I don’t think faith is simple. Living a life based on faith in the unseen — it can be tough.
A colleague of mine once preached a sermon in which he let the people know
that he never had any had doubts about faith in his entire life (he was in his mid-30’s).
I’ve never forgotten it — nor the reaction of some parishioners who became upset.

Here’s a brief summary: “Well, I have plenty of doubts! I look around at this world’s suffering
and I think, that makes no sense if God is all-loving.” “Maybe there is no God —
maybe life is just a random arrangement of elements from some primordial soup.”
“This is grim — now my preacher is telling me he never has any doubts at all —
maybe I don’t belong here in church — maybe I’m really a hypocrite and should just leave.”

Well — I ‘m not taking that approach. In fact, I respect the power of doubting.
Faith is good, but it’s doubt that gets you an education!

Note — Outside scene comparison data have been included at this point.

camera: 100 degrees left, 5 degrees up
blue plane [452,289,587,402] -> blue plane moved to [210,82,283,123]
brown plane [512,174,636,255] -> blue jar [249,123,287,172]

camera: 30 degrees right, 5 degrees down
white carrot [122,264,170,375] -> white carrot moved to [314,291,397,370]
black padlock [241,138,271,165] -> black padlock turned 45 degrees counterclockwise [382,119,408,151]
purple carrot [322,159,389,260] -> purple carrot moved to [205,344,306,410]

Think about parents teasing children
by presenting nonsense explanations, just so their kids can say “you’re being silly.”
Faith and doubt are like partners in authentic search for the truth — each needs the other.

If you believe everything you hear, you’re naive. (So don’t believe everything you think.)
If you doubt everything you hear, you’re a cynic, not trusting any wisdom tradition.
The opposite of faith is not doubt — the opposite of faith is knowing for sure — certitude!
Especially as authentic Anglicans, we respect ambiguity. Faith in dancing with doubt!
After a memorial service several years ago, one of the family told me
that when she was a teenager, living in rural Clayton, she’d ride her horse to church!
She’d sit toward the back and keep an eye on it, tied to a fence outside the window.
She didn’t have to believe in her horse — she could just look at it outside the window.
You don’t need to believe in the vehicle that brought you to church this morning —
it’s a certainty that it brought you here. You have a reasonable faith that vehicle
will take you back after church. Certitude is about the past, but faith is for the future.

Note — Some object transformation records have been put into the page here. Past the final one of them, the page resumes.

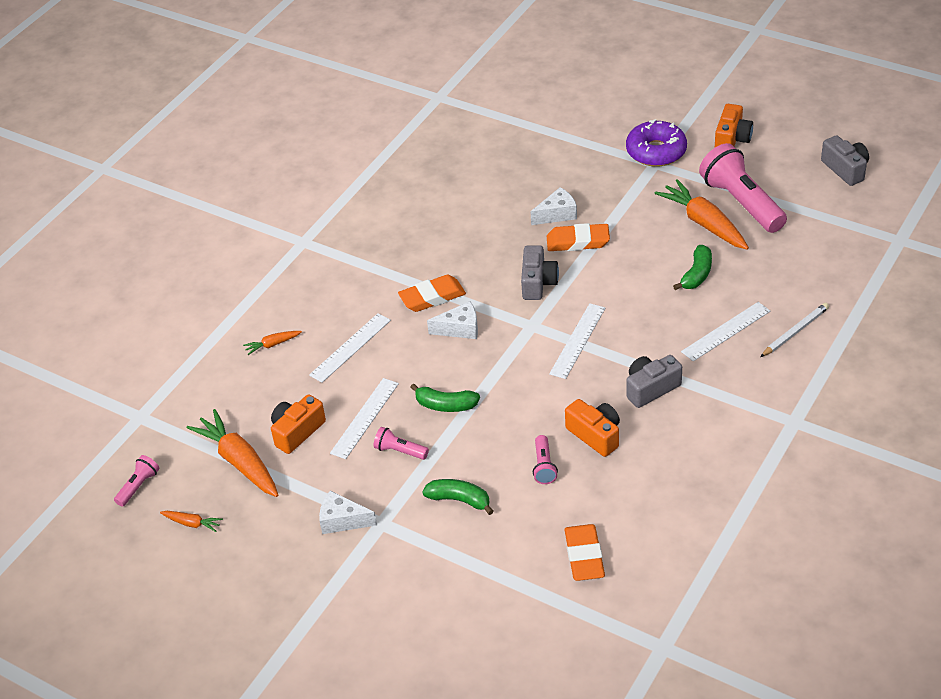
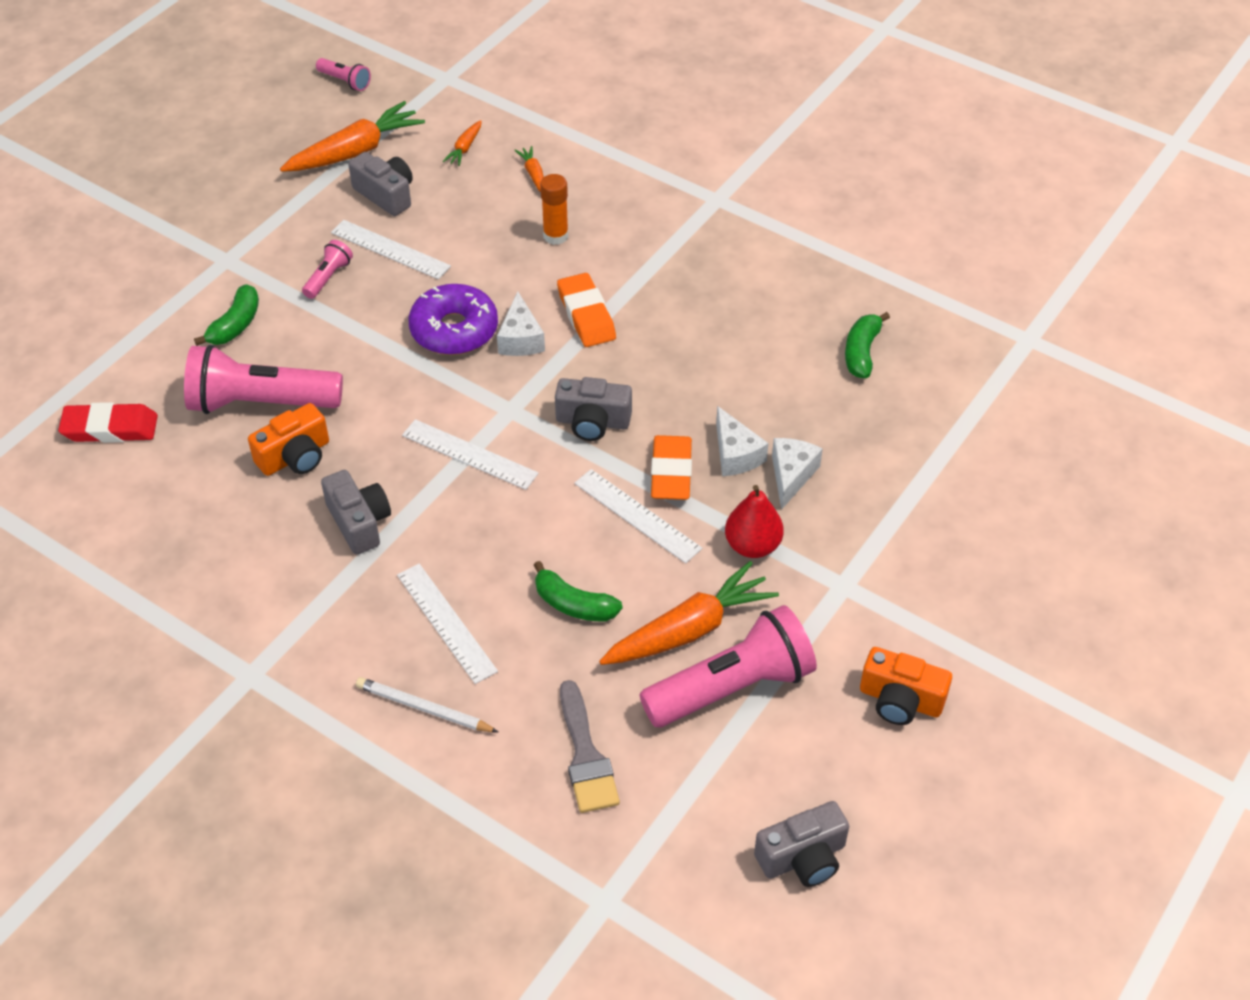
camera: 90 degrees right, 5 degrees up
orange carrot [160,511,223,532] -> orange carrot moved to [443,120,482,166]
orange camera [271,394,326,454] -> grey camera [348,152,413,216]
white ruler [309,313,391,383] -> white ruler moved to [574,469,702,563]
white cheese [319,491,377,534] -> white cheese moved to [772,438,823,510]
green banana [410,384,480,412] -> green banana moved to [845,312,890,378]
pink flashlight [533,435,558,484] -> pink flashlight [184,344,343,414], size x2.19
orange eraser [565,524,605,581] -> red eraser [58,402,158,443]
purple donut [626,119,687,167] -> purple donut moved to [408,284,498,355]
white pencil [760,303,829,357] -> white pencil turned 150 degrees clockwise [356,677,498,732]
none -> orange glue stick [540,174,568,245]
none -> grey brush [560,680,620,813]
none -> red pear [725,485,784,558]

Where your treasure is, there your heart will be also.

Does our Gospel passage today help us find the kind of faith we need to follow God?
What kind of an example does Jesus give us? Well, at first, it seems our faith
is supposed to resemble the faith of servants in a lord and master who is absent —
he’s at a elaborate wedding feast, and we’re supposed to wait up for him
so that when he finally gets home, we can open the door to him, ready and alert.
If we’re faithful, he’ll reverse roles and wait on us — no matter how late it is.

But then we have one of those twists we’ve learned to expect from Jesus’s teaching.
God’s arrival is now compared to a thief in the night. The householder doesn’t know
just when the thief might strike. If we follow this image out, then a break-in is inevitable.
No householder can stay up all the time. God is going to break through the barriers.

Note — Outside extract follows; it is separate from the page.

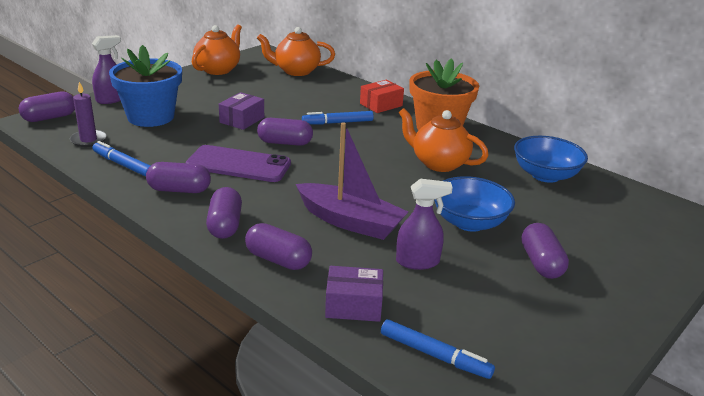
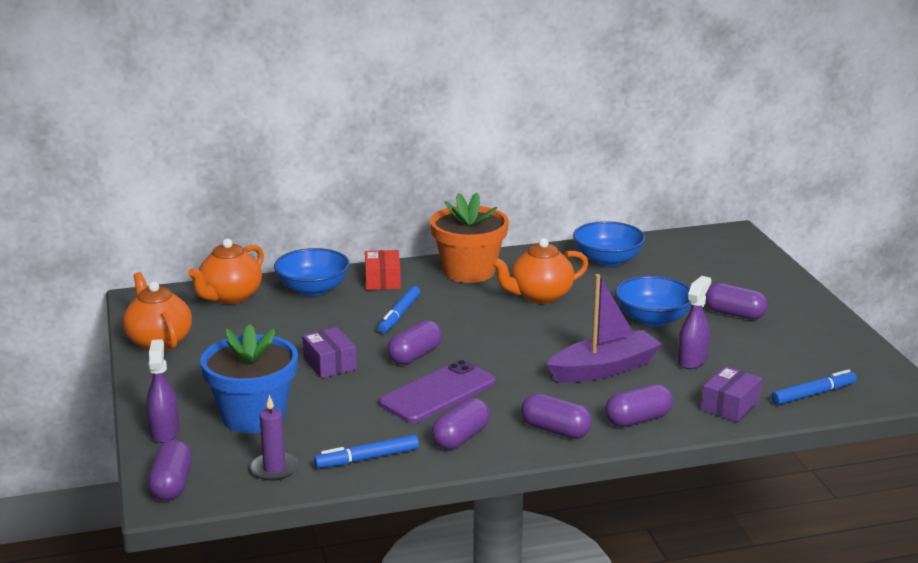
camera: 55 degrees left, 5 degrees down
none -> blue bowl [274,248,350,296]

So I’m going to take this parable in a rather different direction today. We can admit
that all of us have some protection around our vulnerable selves. We realize this
when our phone rings and it’s someone on the other end who wants to sell us something.
It’s quite an effort to be civil and polite. We all have barriers about our money.
Even for something we choose to support, like the church we love, we have barriers —
if there were no barriers about money, we wouldn’t need an annual pledge campaign.

So how are we to keep our faith, if God sometimes act like a thief in the night? Just this —
God only steals from us the things we really don’t need — God leaves us the
essentials.

God asks us to have faith, despite all the temporary setbacks in our best-laid plans.
God takes away the scaffolding, to reveal that our souls can stand upright on our own.

I’d like to end this sermon with another story about a thief in the night.
This story comes from the Japanese tradition of Zen Buddhism. There’s a full moon out,
and a Zen monk leaves his hut to walk outside and contemplate the night sky.
When he gets back to his hut, he finds that everything in it has been stolen. So he sits down,
thinks about the thief, and says, “I wish I could give him this beautiful moon.”

Where your treasure is, there your heart will be also.